'Extraordinarily significant': Expert warns Israel making 'classic' Iran blunder



A military expert flagged an "extraordinarily significant" statement from a high-ranking Israeli official that suggests its military campaign against Iran had shifted into a new phase.

Defense minister Israel Katz stated Thursday that Iran's supreme leader Ali Khamenei "cannot be allowed to exist," calling him a "modern Hitler," and CNN's John Berman noted that this marks an escalation in tone as U.S. president Donald Trump considers whether to join the military operation.

"This is the most explicit language we've heard from a senior Israeli official calling, really for the ouster, calling for essentially regime change here," Berman said.

A military expert agreed, saying that Israeli officials must be prepared to accept responsibility for taking out Iran's government.

"It's an extraordinarily significant statement that means that the Israelis are subscribing to the policy of regime change and how would that change the mission?" said Mark Kimmitt, former assistant secretary of state for political-military affairs under George W. Bush. "Well, it would just add on to the mission. That is classic mission creep, and while I appreciate everything that Israel has done up to this point about taking out the nuclear facilities, my question to Israel would be, okay, if there's going to be regime change, are you taking over the day-after operations yourself?"

Kimmitt, who served during the final months of Bush's second term, cited the failures of U.S. policies in Iraq and Afghanistan as a warning to Israel.

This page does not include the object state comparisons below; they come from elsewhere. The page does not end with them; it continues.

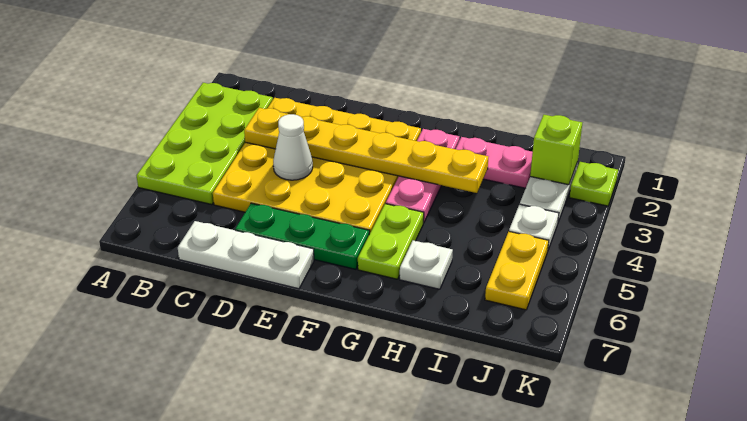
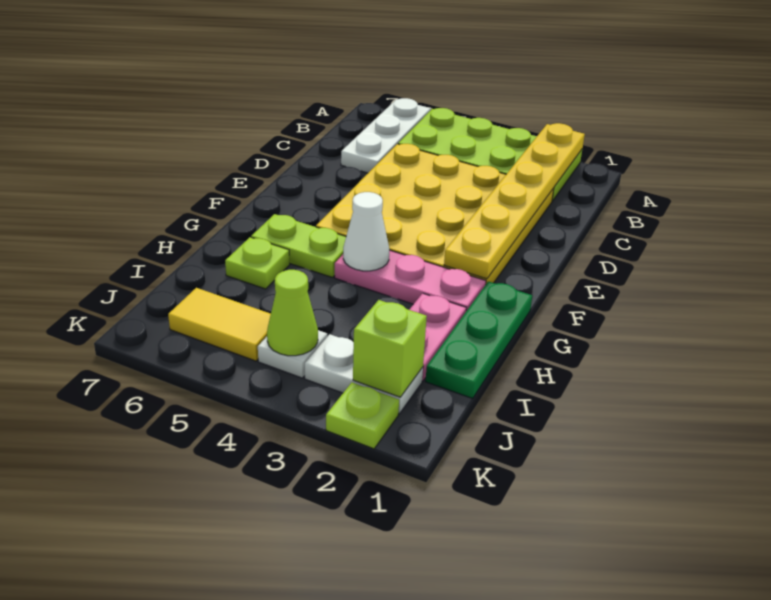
yellow 1x6 plate [244,108,488,193] -> yellow 1x6 plate moved to [444,123,585,279]
white 1x3 plate [178,221,314,289] -> white 1x3 plate moved to [341,98,431,173]
white 1x1 cone [273,114,313,180] -> white 1x1 cone moved to [343,192,389,271]
green 1x3 plate [235,203,369,269] -> green 1x3 plate moved to [426,281,532,398]
white 1x1 plate [400,240,453,289] -> lime 1x1 plate [225,237,290,289]
none -> lime 1x1 cone [267,270,318,356]
yellow 1x2 plate [485,232,549,310] -> yellow 1x2 tile [168,288,271,361]

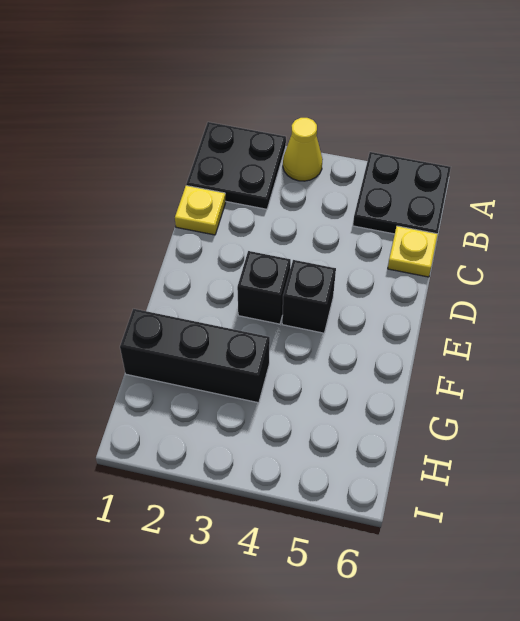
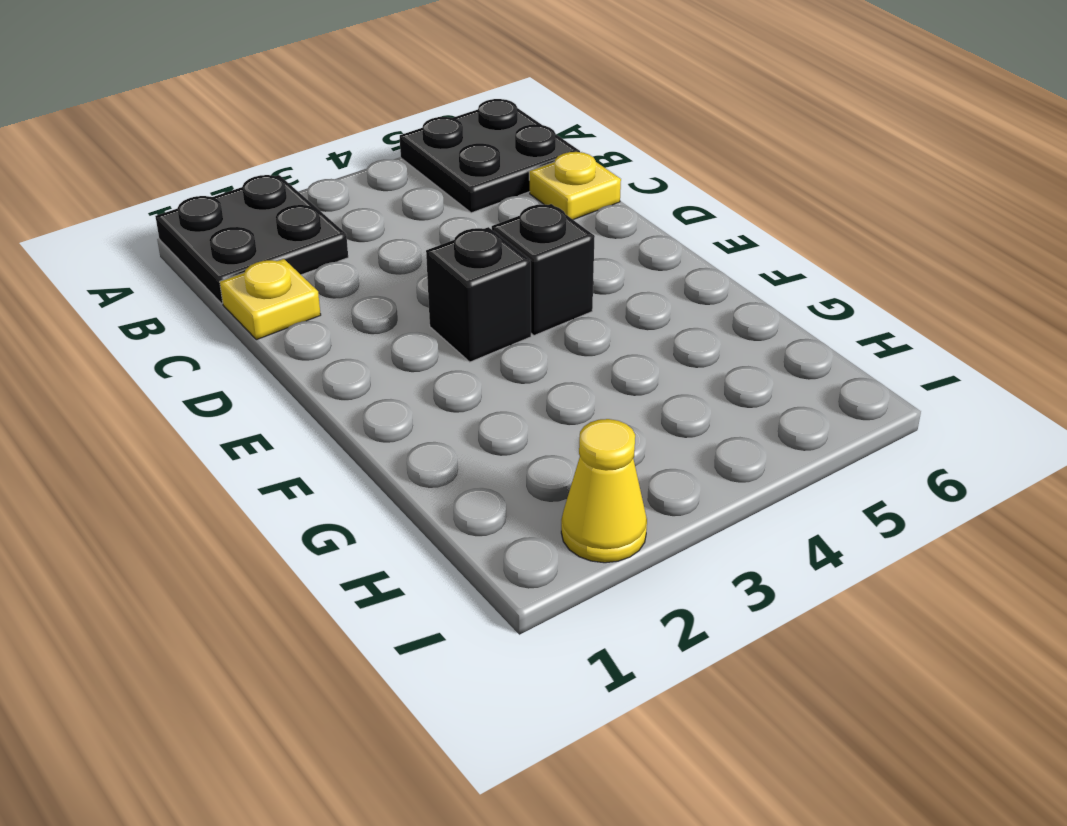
yellow 1x1 cone [283,118,323,181] -> yellow 1x1 cone moved to [561,419,647,563]
black 1x3 brick [120,309,270,403] -> none

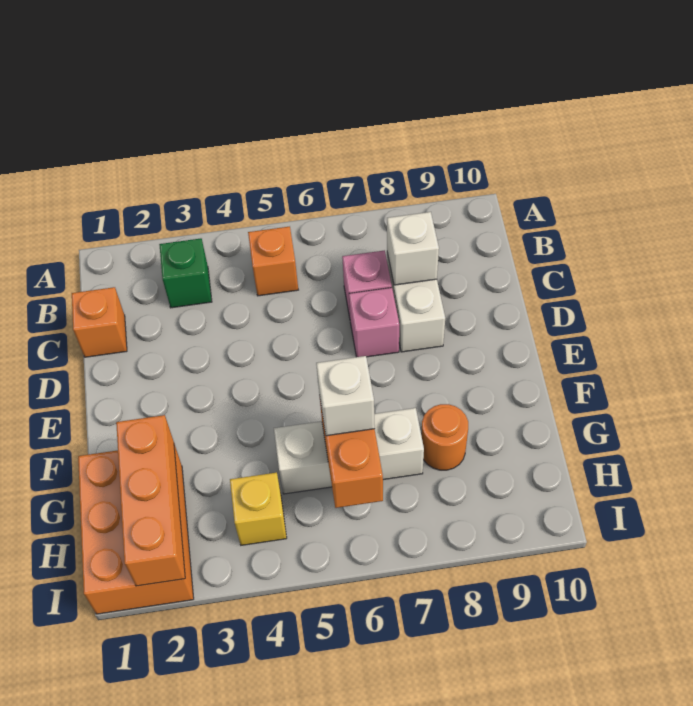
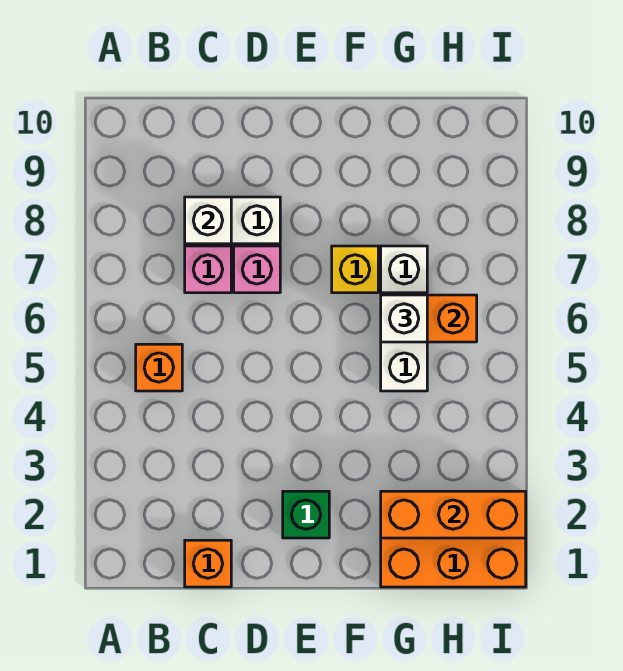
green 1x1 brick [159,238,212,308] -> green 1x1 brick moved to [283,491,329,538]
orange 1x1 round brick [421,404,468,470] -> none
yellow 1x1 brick [230,472,287,545] -> yellow 1x1 brick moved to [332,246,378,293]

"It goes back to the Colin Powell comment, the old comment about, if you break it, you buy it," Kimmitt said. "We saw that in Iraq, we saw that in Afghanistan. I'm not saying that it's should be necessarily completely taken off the table, but there ought to be some considerations and a lot of planning because it's easy to do the regime change. But putting it back together is much like 'Humpty Dumpty.'"

"People seem to think about Iran as a homogeneous nation – well, that's not true," Kimmitt added. "Persians only make up about 65 percent, I think is the number of the population. You have Kurdish areas, you have Armenian areas, you have the areas out by Afghanistan, and we could unintentionally, Israel could unintentionally, be putting Iran into a civil war. That's an extreme case, but I don't necessarily believe that the right answer is bringing in expatriate Iranians who are out of the country for the last 40-plus years, as the solution. We saw that in Iraq, and the expats didn't make things better."